BEGIN Reading passage
Now, let \(R\in \mathbb {R}\) be such that \(\Omega _\gamma \cap B_R \ne \emptyset \). Then by Lemma 3.7, there exists \(\overline{\varepsilon }\) and \(C_{\Omega _\gamma }>0\) such that for all \(|\varepsilon |<\overline{\varepsilon }\) there exists \(\Omega _\varepsilon \) satisfying

$$\begin{aligned} \Omega _\varepsilon \triangle \Omega _\gamma \subset \!\subset B_R, \qquad |\Omega _\varepsilon |-|\Omega _\gamma | = \varepsilon , \qquad {\mathcal {P}_{\mathbf {a}}}(\Omega _\varepsilon )-{\mathcal {P}_{\mathbf {a}}}(\Omega _\gamma ) \leqslant C_{\Omega _\gamma }|\varepsilon |^{(d-1)/d}.\nonumber \\ \end{aligned}$$

(3.27)

By choosing \(\varepsilon \) smaller, if necessary, by Lemma 3.2 and Remark 3.3, we can take \(\Omega _\varepsilon \) such that

$$\begin{aligned} |\Omega _\varepsilon \triangle \Omega _\gamma | < C\varepsilon . \end{aligned}$$

(3.28)
END Reading passage
BEGIN Material provided
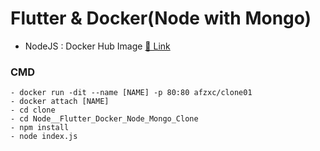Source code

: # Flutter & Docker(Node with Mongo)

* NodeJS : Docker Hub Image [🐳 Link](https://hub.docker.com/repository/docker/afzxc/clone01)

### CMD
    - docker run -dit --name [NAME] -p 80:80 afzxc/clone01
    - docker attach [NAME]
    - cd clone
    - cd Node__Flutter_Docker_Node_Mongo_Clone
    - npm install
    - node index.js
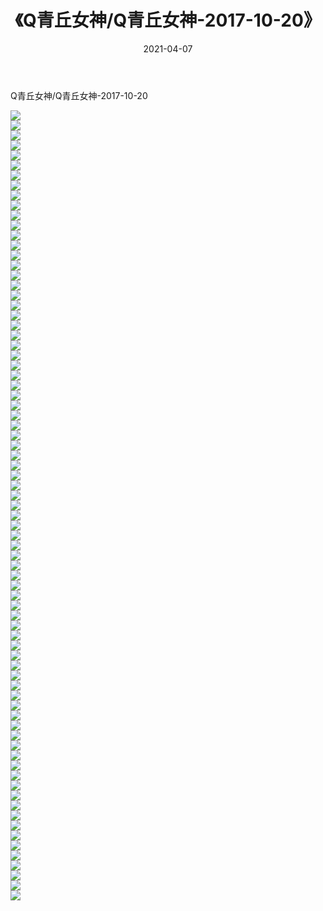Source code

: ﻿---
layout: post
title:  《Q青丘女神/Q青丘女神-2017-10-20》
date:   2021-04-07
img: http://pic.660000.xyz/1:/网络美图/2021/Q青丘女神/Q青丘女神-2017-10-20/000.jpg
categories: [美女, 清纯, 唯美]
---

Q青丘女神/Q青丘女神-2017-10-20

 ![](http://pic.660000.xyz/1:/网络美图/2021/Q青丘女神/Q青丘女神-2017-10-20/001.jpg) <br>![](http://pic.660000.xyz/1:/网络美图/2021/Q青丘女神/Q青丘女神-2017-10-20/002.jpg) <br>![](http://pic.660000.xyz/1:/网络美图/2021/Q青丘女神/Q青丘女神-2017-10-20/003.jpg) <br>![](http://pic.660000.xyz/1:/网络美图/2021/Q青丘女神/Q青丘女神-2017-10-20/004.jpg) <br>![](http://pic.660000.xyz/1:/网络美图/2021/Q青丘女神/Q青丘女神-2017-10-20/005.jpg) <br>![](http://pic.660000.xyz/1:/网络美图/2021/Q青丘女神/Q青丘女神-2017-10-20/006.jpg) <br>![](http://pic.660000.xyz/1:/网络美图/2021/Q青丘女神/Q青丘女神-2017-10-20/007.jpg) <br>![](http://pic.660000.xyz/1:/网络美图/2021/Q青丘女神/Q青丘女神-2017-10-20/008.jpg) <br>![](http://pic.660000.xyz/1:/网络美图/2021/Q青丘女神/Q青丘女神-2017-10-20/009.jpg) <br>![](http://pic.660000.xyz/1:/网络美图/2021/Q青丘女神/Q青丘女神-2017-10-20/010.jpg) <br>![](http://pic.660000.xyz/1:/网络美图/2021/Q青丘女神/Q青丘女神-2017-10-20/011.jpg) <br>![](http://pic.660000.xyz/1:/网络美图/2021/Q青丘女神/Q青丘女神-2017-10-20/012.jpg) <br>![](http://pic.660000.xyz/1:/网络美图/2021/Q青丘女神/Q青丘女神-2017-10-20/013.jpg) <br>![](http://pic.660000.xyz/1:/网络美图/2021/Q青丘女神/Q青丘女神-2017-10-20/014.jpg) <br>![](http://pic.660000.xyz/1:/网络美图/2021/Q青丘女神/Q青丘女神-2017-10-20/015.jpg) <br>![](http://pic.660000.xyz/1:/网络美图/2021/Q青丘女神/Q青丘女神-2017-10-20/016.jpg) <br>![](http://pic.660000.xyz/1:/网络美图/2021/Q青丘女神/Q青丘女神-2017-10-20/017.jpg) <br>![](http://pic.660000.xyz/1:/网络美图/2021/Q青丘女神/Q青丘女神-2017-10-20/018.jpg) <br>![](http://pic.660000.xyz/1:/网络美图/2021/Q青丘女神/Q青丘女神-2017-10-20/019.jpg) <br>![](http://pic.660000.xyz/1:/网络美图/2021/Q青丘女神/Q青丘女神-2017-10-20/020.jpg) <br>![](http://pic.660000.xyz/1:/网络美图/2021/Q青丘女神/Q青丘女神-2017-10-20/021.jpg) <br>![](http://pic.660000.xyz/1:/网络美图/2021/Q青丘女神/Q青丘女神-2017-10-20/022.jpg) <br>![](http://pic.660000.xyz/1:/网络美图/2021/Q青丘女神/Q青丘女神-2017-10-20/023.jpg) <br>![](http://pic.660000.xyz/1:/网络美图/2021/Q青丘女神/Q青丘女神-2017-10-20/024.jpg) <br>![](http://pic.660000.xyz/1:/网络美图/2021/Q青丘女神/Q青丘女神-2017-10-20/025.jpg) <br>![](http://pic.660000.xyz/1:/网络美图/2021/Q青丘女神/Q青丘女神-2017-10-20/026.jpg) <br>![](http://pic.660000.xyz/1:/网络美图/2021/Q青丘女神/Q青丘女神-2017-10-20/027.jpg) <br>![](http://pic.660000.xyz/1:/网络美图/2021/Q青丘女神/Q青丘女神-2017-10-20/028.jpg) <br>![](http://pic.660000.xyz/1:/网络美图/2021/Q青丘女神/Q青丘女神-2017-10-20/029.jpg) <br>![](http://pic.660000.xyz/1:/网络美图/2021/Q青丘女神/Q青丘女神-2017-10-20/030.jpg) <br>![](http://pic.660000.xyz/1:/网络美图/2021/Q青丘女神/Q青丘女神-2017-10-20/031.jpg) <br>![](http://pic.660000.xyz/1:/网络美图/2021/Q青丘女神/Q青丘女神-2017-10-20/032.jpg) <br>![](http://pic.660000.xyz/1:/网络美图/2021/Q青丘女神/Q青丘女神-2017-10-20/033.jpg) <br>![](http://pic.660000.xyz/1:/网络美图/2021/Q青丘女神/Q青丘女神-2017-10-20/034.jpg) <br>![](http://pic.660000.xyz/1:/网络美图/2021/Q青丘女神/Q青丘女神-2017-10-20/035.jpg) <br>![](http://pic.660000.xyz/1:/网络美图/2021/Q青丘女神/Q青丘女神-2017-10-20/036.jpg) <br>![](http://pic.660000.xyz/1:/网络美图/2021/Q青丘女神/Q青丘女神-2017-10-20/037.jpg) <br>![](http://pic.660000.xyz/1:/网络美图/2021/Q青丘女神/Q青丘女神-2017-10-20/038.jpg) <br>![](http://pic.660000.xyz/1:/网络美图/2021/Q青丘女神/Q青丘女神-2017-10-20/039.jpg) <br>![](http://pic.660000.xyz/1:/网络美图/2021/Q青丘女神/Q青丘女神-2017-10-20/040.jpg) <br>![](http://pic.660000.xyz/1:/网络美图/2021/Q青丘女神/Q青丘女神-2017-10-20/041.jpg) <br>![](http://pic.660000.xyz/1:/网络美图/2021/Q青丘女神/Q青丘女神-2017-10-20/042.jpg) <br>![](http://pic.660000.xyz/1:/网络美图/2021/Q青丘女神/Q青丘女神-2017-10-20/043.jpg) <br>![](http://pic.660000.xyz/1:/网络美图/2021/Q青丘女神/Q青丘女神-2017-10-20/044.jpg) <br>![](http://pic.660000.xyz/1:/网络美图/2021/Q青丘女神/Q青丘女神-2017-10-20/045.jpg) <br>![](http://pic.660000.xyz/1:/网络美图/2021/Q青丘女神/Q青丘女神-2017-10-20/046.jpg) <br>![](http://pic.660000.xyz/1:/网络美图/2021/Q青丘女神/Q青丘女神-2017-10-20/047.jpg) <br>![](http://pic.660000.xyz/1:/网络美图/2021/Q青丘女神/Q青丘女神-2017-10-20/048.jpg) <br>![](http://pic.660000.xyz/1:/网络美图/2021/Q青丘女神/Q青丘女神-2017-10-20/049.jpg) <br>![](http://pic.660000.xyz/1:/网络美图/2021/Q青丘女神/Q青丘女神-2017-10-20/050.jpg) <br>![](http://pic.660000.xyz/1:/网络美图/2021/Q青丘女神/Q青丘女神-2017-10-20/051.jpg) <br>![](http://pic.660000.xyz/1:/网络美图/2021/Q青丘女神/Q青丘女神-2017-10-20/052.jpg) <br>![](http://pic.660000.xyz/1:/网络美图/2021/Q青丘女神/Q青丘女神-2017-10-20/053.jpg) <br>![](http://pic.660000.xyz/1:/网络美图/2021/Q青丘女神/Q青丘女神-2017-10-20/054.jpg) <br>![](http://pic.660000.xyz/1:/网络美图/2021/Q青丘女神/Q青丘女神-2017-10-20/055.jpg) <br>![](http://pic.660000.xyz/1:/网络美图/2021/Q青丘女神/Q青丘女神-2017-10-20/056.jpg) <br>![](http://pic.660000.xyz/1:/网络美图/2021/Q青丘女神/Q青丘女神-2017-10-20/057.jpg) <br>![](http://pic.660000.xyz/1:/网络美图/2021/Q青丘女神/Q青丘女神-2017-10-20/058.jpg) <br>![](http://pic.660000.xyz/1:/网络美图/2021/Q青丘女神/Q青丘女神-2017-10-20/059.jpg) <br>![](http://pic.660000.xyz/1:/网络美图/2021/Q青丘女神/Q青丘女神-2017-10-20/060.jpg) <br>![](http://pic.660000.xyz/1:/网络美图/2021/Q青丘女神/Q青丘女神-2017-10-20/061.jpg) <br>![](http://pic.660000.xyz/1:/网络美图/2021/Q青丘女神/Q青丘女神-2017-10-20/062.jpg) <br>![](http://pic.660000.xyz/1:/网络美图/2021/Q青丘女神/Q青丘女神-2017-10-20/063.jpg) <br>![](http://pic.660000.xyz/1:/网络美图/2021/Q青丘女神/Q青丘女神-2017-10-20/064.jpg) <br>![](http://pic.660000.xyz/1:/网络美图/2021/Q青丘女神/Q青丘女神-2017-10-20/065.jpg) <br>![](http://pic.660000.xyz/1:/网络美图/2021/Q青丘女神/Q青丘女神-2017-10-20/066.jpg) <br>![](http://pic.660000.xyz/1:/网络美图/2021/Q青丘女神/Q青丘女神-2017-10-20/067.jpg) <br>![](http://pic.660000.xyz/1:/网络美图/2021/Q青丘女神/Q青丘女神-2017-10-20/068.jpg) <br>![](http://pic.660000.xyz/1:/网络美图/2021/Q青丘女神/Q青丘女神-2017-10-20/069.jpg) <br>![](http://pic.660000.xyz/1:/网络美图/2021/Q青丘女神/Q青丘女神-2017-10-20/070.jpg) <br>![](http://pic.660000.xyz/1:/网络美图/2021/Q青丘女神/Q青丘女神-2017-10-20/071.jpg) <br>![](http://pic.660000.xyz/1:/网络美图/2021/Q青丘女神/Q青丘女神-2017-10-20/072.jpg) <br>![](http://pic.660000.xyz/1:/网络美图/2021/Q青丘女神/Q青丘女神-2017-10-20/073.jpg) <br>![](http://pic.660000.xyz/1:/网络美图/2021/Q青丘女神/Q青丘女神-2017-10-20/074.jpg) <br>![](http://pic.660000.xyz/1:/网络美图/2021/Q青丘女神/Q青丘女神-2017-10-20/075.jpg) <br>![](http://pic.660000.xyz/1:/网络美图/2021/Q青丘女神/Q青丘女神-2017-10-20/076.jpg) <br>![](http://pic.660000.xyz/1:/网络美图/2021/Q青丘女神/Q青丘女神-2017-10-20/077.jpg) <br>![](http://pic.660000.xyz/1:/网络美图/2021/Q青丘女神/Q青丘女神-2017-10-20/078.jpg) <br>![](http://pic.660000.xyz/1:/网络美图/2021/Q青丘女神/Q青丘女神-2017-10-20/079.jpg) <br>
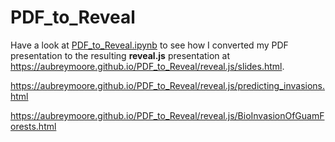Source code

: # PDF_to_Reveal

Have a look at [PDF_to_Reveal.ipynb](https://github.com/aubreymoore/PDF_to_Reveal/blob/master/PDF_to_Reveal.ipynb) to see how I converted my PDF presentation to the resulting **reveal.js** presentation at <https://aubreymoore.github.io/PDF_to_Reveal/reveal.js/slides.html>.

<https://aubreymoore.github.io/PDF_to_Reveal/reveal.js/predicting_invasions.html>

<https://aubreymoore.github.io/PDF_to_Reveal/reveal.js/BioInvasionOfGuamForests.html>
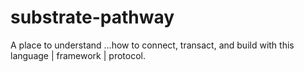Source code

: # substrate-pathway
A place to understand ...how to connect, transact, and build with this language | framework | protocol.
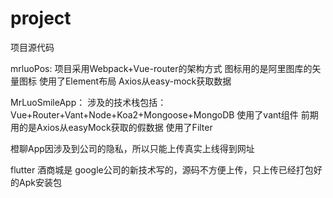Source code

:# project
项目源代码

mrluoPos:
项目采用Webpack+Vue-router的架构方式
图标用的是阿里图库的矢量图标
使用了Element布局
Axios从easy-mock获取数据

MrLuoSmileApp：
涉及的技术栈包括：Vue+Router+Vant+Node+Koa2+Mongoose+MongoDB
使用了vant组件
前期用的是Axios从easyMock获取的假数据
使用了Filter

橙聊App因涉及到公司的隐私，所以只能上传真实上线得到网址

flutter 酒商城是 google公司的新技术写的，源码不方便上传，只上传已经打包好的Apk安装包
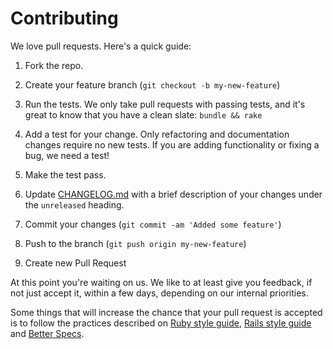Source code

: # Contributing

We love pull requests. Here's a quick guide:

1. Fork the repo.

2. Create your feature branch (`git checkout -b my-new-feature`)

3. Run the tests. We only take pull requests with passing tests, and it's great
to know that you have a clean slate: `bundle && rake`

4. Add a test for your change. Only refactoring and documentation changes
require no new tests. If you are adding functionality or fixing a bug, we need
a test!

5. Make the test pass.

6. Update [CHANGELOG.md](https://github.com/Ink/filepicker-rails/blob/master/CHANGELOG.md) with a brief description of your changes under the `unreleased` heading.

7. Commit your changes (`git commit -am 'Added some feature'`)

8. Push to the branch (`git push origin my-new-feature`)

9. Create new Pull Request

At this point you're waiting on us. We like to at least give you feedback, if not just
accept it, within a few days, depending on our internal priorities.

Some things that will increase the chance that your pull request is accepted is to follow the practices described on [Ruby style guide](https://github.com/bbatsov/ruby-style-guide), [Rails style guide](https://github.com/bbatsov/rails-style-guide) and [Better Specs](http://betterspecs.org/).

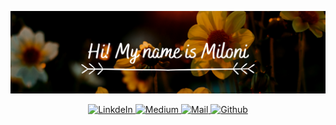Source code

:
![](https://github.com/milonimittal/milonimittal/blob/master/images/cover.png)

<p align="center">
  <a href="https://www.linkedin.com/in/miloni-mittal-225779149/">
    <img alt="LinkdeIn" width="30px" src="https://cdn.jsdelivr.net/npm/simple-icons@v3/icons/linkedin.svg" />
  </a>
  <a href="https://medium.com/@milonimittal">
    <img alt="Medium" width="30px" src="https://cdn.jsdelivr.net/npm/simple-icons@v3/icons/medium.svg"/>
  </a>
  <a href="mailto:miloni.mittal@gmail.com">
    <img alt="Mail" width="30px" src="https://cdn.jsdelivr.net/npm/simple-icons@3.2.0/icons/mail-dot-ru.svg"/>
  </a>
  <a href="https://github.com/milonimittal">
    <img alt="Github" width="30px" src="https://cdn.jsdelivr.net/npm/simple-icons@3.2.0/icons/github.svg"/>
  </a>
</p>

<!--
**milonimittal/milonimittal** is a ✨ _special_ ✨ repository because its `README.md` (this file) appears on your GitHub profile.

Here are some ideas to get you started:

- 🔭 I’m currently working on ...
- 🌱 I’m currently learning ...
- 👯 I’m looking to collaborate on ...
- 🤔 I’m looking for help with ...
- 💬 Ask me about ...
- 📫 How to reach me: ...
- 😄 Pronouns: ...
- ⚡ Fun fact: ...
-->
END Material provided
Exercises:
1. In the passage about Lemma 3.7, do these statements agree with what it says? (a) The passage attributes the existence of the sets Ω_ε to Lemma 3.7. (b) The passage credits Lemma 3.5 with allowing Ω_ε to be taken so that bound (3.28) holds. Answer yes or no for each, quoting the deciding words of the passage.
2. Recast the lines of the records as a JSON list of strings, one string per line and blank lines omitted. Start at the line containing "8. Push to the" and end at the line containing "accept it, within".
The records bear no relation to the passage about Lemma 3.7.

Task responses:
1.
(a) Yes: "Then by Lemma 3.7, there exists"
(b) No: "by Lemma 3.2 and Remark 3.3"

2.
[
  "8. Push to the branch (`git push origin my-new-feature`)",
  "9. Create new Pull Request",
  "At this point you're waiting on us. We like to at least give you feedback, if not just",
  "accept it, within a few days, depending on our internal priorities."
]